Never have I felt so bad and so good at the same time.
This morning I ran the Tom King Half Marathon. As I was waiting for the start, I realized I’m still smarting emotionally from being swept off the course during my marathon attempt last September. Most half marathons have a four-hour time limit that isn’t adhered to very strictly. The Tom King has a 3:30 cut off time. That’s about how long it takes me to complete a half. Last year the race allowed slower runners and walkers to have a 30 minute head start. Not so this year. I considered the cut off time too close for comfort, but I needed to try to do this.
I made the biggest mistake one can make during an endurance event. I started out too fast. I ran the first eight miles faster than is advisable for someone of my current fitness level. And then…
The wheels fell off. During the final 5.1 miles I contended with heavy-legs, a calf cramp, a side stitch and…just for kicks…nausea. My jog was reduced to a pitiful shuffle.
It was clear I wasn’t going to finish before the cut-off time, but there were quite a few people around me so I figured we’d be allowed to finish. I just wasn’t sure I wanted to. When a road on the course dead-ends in front of Titans Stadium, runners take a left, running around the stadium and into a tunnel that takes us to the finish line on the football field. A right turn would have taken me directly to my car, allowing me to bypass the embarrassment of facing the race crew. What to do?
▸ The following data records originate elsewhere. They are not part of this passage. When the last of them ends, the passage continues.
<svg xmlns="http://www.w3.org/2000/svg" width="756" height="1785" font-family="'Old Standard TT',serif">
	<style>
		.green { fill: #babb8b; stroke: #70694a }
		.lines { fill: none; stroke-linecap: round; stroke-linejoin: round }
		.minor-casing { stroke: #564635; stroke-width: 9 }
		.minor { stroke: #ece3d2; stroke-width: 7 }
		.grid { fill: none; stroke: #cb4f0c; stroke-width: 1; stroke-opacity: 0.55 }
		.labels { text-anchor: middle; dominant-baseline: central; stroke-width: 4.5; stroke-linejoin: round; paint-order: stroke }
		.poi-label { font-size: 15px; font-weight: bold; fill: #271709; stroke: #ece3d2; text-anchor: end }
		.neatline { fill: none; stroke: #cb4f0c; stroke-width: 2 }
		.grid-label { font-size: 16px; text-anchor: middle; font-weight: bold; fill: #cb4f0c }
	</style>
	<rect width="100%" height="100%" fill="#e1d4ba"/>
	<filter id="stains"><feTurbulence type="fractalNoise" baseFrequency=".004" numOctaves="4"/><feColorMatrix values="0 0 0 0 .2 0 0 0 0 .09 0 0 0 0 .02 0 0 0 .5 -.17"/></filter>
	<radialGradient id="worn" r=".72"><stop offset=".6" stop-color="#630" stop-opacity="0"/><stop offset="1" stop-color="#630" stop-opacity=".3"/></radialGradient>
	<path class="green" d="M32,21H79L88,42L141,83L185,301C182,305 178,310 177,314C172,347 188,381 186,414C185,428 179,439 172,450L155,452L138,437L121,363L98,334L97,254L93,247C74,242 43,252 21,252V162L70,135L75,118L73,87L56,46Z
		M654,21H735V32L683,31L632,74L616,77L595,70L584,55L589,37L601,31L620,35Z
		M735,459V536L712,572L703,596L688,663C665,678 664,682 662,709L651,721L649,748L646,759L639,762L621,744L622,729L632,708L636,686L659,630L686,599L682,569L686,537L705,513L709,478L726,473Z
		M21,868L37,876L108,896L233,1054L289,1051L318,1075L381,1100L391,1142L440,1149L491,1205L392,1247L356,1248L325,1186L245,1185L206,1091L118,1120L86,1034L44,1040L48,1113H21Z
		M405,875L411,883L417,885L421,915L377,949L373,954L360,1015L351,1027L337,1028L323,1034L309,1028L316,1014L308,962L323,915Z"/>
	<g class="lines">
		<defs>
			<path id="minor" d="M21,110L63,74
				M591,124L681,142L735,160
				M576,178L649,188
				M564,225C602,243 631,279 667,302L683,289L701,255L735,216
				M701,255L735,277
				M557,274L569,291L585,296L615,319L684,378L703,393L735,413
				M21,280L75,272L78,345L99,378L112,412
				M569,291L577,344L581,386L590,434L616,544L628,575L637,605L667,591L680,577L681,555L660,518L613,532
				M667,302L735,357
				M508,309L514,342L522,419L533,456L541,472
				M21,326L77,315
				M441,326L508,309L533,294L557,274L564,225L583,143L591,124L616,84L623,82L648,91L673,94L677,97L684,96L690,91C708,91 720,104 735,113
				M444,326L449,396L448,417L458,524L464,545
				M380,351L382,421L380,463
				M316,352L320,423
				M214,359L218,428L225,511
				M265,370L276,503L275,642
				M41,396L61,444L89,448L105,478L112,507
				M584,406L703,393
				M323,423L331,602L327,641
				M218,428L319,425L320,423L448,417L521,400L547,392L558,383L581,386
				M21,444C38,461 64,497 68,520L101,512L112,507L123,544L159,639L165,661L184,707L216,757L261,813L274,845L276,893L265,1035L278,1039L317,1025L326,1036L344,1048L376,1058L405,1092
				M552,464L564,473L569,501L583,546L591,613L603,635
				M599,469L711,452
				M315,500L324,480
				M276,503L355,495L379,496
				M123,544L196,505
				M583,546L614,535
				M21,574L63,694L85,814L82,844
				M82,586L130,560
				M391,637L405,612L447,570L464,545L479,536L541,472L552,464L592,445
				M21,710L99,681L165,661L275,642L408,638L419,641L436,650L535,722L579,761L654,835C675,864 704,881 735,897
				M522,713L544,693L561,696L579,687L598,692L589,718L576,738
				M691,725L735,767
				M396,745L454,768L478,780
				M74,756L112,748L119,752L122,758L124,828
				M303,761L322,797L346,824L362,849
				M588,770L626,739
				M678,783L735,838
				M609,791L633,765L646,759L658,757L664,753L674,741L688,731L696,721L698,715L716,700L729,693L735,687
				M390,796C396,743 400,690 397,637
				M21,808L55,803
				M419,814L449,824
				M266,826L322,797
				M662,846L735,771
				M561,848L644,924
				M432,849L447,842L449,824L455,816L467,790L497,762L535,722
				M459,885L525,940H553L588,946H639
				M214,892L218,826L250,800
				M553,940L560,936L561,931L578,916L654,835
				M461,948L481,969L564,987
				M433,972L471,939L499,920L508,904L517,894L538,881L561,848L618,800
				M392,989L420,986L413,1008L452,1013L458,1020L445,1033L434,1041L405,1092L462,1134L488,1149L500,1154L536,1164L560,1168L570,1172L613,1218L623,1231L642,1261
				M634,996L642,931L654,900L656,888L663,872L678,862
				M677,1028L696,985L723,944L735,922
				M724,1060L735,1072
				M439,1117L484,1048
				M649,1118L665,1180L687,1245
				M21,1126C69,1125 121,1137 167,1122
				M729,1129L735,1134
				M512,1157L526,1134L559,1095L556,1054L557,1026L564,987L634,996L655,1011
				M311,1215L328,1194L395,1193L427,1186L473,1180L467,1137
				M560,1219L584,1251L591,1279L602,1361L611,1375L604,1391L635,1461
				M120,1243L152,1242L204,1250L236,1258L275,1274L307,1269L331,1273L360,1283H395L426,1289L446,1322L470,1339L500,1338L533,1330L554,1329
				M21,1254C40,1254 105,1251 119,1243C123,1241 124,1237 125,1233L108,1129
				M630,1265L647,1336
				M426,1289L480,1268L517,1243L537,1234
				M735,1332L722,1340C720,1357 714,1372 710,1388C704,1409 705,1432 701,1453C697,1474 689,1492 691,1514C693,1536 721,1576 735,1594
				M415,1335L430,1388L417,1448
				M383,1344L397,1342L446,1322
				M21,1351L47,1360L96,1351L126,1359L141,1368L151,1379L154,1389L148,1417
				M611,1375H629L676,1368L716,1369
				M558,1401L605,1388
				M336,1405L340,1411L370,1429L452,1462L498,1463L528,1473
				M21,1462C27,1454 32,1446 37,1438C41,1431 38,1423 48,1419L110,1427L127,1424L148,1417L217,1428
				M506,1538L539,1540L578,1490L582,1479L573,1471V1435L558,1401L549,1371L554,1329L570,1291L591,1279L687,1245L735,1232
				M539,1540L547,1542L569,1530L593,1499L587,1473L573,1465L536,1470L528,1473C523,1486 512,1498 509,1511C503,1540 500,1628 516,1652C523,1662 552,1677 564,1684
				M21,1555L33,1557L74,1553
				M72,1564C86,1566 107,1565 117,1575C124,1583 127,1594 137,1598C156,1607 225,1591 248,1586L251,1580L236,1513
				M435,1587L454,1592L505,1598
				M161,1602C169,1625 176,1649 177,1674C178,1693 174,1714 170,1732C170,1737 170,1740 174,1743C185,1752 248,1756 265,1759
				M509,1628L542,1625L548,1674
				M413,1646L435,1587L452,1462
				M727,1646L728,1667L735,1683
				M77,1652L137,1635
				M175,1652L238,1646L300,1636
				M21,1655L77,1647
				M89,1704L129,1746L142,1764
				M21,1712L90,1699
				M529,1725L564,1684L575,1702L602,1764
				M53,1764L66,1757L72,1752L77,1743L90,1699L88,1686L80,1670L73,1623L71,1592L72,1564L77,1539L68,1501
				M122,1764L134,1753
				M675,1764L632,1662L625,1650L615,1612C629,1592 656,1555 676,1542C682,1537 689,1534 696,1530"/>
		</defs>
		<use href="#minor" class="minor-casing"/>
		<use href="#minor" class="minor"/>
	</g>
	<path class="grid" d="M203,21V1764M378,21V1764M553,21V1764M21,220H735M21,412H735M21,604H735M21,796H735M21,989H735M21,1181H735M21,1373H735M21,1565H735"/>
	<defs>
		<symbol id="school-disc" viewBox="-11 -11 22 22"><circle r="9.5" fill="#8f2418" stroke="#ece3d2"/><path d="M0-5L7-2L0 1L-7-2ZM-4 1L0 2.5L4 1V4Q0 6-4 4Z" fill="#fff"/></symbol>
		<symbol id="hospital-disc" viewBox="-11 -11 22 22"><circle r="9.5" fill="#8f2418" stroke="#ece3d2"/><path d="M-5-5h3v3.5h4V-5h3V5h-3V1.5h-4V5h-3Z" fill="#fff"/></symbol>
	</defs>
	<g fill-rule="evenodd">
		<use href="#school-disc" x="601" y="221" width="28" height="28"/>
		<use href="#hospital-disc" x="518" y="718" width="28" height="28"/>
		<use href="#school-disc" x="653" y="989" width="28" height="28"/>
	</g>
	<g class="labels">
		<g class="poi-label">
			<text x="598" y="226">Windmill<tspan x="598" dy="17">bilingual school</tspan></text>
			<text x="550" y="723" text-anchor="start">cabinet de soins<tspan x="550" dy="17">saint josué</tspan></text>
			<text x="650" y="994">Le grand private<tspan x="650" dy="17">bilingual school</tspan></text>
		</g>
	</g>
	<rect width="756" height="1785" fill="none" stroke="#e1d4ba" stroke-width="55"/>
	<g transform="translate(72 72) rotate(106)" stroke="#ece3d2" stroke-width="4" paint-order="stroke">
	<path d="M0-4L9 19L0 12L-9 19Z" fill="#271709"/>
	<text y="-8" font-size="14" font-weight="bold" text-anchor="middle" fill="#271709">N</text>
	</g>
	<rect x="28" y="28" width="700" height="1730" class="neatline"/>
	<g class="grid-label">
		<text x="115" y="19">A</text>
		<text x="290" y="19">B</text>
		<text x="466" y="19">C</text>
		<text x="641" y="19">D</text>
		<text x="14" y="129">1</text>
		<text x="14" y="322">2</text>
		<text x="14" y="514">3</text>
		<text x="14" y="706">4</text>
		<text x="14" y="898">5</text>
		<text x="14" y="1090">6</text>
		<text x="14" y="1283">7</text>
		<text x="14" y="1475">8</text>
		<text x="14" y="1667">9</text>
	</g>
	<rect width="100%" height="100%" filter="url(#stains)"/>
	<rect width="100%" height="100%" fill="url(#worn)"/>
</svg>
I decided to take the left turn. I needed a symbolic gesture to help me move beyond the bruising I took in September. Completing a half marathon with a tight cut off time would do the trick. So with head held high I shuffled forward.
Once I was in the tunnel the folks who work events at Titans Stadium cheered for me as if I were about to win the Olympic Marathon. I cried, and just thinking about it as I type this makes me cry again. Blessings to those kind people.
I finished in about 3:39. When someone on the race crew put the finisher’s medal around my neck I told her I wasn’t sure there would be any hardware left. “Hey, you deserve this,” was her kind reply.
As I limped my way out of the stadium and toward the parking lot, my friend, Lynn walked toward me. She ran 10 miles of the course as a training exercise and finished WAY before I did. She waited more than an hour in order to check on me. That’s friendship.
I’m going to spend the afternoon relaxing while I wait for the Aleve to kick in. I have an massage appointment late this evening. I made the appointment yesterday in anticipation of having something to celebrate. While my time wasn’t anything to write home about, I do have something to cheer about.
The marathon-attempt monkey is now off my back.